From a statistical standpoint, the performance of the Cayman Islands property market has been far from stellar in 2012, but at least it’s been steady through the first nine months of the year.
For the third consecutive quarter, the market has recorded at least 400 freehold property transfers per quarter, according to Lands and Survey Department records. It’s the first time that has happened since 2009. (Most, but not all freehold transfers are sales.)
Concurrently, it was the third consecutive quarter for total freehold transfer values to exceed $100 million. That also happened in the first three quarters of 2011, when values were boosted by a handful of high-dollar real estate transactions, most notably the Dart Group’s acquisition of prime Seven Mile Beach property from developer Stan Thomas. Before that, one has to look back to 2008 to see three consecutive quarters topping the $100 million mark for freehold transfers.
In the first quarter of 2012, there were 425 transfers worth $117 million (average value of $274,000). In the second quarter, there were 400 transfers worth $102 million (average value of $254,000). In the third quarter, there were 475 transfers worth $102 million (average value of $214,000).
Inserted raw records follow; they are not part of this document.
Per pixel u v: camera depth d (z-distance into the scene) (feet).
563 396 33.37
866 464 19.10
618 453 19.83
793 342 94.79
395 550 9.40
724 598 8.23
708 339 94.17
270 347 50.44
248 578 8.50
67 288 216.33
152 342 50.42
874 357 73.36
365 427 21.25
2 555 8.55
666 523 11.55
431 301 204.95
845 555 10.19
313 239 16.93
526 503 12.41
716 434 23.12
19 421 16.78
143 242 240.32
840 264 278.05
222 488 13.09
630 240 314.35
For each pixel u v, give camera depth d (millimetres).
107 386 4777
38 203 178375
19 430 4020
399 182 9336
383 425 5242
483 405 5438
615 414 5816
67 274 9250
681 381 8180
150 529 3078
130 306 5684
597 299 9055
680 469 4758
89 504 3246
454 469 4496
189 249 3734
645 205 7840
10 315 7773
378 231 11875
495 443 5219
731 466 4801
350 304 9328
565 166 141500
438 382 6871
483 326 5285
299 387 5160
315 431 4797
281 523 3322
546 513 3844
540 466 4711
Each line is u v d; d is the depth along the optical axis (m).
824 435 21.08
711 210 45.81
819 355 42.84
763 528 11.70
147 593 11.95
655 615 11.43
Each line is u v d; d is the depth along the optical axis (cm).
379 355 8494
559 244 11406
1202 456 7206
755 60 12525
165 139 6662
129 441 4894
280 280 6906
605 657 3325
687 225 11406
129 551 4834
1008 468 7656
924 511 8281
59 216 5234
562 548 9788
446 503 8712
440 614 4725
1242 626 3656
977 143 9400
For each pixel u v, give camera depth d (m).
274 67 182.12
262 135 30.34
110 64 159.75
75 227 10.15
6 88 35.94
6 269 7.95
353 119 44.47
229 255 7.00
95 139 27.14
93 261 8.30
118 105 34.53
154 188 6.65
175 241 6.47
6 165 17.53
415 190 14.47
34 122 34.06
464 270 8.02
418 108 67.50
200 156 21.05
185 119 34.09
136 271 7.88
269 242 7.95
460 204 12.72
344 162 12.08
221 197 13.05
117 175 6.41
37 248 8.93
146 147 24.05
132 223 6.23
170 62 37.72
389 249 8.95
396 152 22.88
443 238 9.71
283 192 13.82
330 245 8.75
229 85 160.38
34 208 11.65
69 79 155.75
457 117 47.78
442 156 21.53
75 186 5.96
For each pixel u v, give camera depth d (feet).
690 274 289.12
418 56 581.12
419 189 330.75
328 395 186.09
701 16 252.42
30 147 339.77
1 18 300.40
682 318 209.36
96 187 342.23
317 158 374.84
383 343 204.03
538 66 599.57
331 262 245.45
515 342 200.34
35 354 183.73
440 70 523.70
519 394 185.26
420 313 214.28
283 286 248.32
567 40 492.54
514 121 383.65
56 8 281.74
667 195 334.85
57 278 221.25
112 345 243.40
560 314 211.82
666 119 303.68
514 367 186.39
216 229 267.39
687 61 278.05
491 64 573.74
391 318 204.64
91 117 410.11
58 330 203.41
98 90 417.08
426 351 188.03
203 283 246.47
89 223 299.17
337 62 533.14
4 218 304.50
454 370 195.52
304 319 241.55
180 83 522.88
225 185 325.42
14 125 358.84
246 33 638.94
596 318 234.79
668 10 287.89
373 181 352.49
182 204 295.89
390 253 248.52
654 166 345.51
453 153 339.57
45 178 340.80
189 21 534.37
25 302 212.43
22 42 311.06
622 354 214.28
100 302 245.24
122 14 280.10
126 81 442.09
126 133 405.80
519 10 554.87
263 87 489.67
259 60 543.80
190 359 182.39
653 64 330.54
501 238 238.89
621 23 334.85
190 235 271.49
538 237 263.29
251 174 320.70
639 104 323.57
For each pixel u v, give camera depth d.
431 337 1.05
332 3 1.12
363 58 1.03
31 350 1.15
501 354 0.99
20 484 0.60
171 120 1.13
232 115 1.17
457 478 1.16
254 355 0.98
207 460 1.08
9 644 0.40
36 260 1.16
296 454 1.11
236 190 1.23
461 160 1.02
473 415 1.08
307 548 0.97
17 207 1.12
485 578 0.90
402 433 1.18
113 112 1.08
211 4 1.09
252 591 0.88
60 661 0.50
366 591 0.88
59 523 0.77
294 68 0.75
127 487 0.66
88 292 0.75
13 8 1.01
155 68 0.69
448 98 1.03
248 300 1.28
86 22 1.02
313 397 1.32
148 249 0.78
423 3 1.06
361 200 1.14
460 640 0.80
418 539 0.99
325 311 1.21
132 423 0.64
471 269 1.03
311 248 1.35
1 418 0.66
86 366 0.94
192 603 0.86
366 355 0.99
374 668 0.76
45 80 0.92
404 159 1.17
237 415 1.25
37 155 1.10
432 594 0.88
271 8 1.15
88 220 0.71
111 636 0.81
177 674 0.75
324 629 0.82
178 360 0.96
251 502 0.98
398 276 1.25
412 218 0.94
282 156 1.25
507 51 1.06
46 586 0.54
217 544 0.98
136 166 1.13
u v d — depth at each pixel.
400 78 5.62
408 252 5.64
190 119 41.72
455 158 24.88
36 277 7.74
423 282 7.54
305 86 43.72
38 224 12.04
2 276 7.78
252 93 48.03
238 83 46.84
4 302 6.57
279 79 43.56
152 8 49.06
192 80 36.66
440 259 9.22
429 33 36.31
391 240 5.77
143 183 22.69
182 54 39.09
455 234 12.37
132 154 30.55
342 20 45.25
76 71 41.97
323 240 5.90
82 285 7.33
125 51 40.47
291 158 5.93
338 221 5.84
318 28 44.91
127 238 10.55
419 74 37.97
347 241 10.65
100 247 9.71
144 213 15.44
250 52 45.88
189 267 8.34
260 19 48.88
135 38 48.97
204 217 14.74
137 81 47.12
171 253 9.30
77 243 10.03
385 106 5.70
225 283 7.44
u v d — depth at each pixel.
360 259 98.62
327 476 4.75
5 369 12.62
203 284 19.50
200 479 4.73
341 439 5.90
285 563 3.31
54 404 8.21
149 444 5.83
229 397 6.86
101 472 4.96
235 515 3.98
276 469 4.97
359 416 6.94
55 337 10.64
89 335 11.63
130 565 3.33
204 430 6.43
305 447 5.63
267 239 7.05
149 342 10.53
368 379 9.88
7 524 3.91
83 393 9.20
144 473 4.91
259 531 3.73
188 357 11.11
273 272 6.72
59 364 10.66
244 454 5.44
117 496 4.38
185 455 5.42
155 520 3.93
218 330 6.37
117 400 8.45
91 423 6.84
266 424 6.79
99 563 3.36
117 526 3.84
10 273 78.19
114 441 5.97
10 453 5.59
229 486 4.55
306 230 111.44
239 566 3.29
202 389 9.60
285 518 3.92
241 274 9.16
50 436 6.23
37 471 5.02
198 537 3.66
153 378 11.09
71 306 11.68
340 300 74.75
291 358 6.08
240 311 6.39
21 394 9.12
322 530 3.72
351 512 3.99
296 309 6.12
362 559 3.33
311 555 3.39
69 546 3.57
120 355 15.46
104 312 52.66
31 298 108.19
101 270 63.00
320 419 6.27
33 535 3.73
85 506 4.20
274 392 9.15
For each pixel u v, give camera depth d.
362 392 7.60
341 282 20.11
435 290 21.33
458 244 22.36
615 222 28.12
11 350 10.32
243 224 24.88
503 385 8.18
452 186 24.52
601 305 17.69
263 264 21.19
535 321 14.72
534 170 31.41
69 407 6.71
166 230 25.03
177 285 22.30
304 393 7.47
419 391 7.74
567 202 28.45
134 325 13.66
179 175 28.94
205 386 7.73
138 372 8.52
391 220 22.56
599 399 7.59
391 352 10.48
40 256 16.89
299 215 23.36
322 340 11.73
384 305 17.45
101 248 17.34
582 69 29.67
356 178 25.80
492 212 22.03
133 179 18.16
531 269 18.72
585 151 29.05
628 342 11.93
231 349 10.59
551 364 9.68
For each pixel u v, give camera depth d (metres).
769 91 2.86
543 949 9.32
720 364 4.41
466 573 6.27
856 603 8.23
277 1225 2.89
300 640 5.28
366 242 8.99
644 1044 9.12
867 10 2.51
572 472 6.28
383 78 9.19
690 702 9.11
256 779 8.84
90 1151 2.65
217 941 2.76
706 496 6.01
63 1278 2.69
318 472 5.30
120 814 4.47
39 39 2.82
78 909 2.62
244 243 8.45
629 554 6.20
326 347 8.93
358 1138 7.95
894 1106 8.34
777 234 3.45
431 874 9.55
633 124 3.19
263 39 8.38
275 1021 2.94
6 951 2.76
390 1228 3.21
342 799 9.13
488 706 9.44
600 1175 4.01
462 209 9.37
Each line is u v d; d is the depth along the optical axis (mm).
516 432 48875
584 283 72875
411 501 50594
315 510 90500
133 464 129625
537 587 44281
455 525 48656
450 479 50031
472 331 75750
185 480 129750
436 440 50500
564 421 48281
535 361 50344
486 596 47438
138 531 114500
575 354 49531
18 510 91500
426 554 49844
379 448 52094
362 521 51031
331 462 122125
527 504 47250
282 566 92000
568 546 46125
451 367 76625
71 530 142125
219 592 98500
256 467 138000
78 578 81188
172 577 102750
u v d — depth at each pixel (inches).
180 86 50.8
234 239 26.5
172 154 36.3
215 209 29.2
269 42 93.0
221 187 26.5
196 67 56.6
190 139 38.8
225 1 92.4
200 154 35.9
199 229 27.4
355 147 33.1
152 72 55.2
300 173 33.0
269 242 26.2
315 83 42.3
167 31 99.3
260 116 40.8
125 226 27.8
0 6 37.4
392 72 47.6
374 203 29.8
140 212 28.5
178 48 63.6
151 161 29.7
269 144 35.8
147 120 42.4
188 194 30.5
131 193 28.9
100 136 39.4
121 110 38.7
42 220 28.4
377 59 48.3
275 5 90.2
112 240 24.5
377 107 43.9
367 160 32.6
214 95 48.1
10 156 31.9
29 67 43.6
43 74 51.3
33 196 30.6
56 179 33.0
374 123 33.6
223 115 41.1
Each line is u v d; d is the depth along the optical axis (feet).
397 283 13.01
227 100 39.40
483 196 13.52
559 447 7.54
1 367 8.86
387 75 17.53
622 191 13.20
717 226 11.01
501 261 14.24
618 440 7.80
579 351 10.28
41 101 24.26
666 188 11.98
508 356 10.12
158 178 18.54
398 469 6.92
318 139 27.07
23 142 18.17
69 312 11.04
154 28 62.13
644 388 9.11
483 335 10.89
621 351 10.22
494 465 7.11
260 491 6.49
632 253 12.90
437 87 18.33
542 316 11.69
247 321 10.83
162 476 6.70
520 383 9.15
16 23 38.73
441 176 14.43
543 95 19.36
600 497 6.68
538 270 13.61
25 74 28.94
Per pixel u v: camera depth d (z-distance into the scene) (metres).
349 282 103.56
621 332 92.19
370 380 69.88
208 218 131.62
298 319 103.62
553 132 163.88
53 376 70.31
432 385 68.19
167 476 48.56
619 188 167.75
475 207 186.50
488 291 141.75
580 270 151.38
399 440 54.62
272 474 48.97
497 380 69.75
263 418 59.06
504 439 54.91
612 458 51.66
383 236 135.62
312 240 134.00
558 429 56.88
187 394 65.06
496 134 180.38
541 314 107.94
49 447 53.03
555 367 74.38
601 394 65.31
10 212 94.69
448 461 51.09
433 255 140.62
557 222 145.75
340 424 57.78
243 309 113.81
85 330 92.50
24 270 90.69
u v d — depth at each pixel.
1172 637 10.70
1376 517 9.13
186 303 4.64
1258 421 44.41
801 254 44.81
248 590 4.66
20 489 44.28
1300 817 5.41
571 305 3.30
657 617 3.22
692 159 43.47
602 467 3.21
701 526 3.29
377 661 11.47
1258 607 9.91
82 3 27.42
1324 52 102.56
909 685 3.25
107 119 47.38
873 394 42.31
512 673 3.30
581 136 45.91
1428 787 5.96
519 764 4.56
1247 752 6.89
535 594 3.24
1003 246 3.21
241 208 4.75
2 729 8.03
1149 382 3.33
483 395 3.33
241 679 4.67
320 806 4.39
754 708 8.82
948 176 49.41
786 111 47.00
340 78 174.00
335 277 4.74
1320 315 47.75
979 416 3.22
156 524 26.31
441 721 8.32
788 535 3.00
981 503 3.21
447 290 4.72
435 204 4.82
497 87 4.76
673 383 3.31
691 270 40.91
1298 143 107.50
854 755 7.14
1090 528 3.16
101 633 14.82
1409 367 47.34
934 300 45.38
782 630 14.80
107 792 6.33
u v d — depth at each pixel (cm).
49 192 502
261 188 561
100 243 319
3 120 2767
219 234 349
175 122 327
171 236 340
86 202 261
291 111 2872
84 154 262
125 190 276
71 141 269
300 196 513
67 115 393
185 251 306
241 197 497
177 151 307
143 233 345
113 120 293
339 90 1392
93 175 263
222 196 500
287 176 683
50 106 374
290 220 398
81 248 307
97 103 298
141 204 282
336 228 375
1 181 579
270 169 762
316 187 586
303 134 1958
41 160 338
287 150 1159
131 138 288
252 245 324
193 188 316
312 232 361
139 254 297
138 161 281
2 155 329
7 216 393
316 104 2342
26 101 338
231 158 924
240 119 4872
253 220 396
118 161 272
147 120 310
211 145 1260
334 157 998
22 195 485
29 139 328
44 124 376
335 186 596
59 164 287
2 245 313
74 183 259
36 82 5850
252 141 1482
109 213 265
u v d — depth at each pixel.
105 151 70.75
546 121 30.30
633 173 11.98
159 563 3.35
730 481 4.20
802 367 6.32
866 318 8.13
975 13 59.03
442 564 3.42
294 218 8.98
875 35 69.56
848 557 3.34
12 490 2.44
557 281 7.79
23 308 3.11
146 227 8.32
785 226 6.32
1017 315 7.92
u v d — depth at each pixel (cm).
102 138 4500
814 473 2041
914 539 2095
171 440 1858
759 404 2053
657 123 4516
The relatively modest average value of transfers in the third quarter, which was punctuated by an average value of $147,000 in September, could be a reflection of affordable homes being bought and built, for example in new developments by Frank Hall Homes and Island Builders in Savannah. Particularly in the third quarter, real estate numbers could also have been skewed by uncertainty over government’s budget and revenue-raising proposals, such as the potential payroll tax on expatriate workers that was floated and suddenly withdrawn.
Additionally, the timing of individual purchases could also be influenced by government’s announcement that stamp duty rates would be hiked to a uniform 7.5 per cent, which is set to go into effect soon. Previously, the rate for prime Seven Mile Beach and George Town property was 7.5 per cent, whereas the rate for property elsewhere was 6 per cent for non-Caymanians and 4 per cent for Caymanians.
However, while increasing the base stamp duty rate, the government is also granting greater concessions on stamp for first-time Caymanian buyers. Under the new programme, first-time Caymanian buyers will pay no stamp on homes valued up to $300,000, or residential land valued up to $100,000. First-time Caymanian buyers will pay 2 per cent stamp on homes between $300,000 and $400,000, or residential land between $100,000 and $150,000.
Previously, first-time Caymanian buyers paid no stamp on homes up to $200,000 or land up to $50,000 in value; and 2 per cent on homes from $200,000 to $300,000 or land from $50,000 to $75,000.
Presumably, the changes to stamp duty might encourage prospective buyers to hurry along transactions before rates are hiked to 7.5 per cent. On the other hand, first-time Caymanian buyers, looking at homes from $200,000 to $400,000 or land from $50,000 to $150,000, might be encouraged to delay transactions until they are assured they will qualify for the new stamp duty concessions.
Through the first nine months of 2012, there have been 1,300 transfers worth $320 million, with an average value of $246,000. The number of transfers is down by 2 per cent compared to the same period in 2011, about even with 2010, down 14 per cent from 2009, down 27 per cent from 2008, down 21 per cent from 2007 and down 40 per cent from 2006.
The total value of transfers so far in 2012 is down 41 per cent from 2011, up 34 per cent from 2010, up 7 per cent from 2009, down 28 per cent from 2008, down 22 per cent from 2007 and down 44 per cent from 2006.
The average value of transfers so far in 2012 is down 65 per cent from 2011, up 33 per cent from 2010, up 24 per cent from 2009, down 2 per cent from 2008, down 2 per cent from 2007 and down 8 per cent from 2006.
Comparing year-to-date totals from 2012 to historical averages from 2006 to 2011, the number of transfers is down 20 per cent; the total value is down 24 per cent; and the average value is down 5 per cent.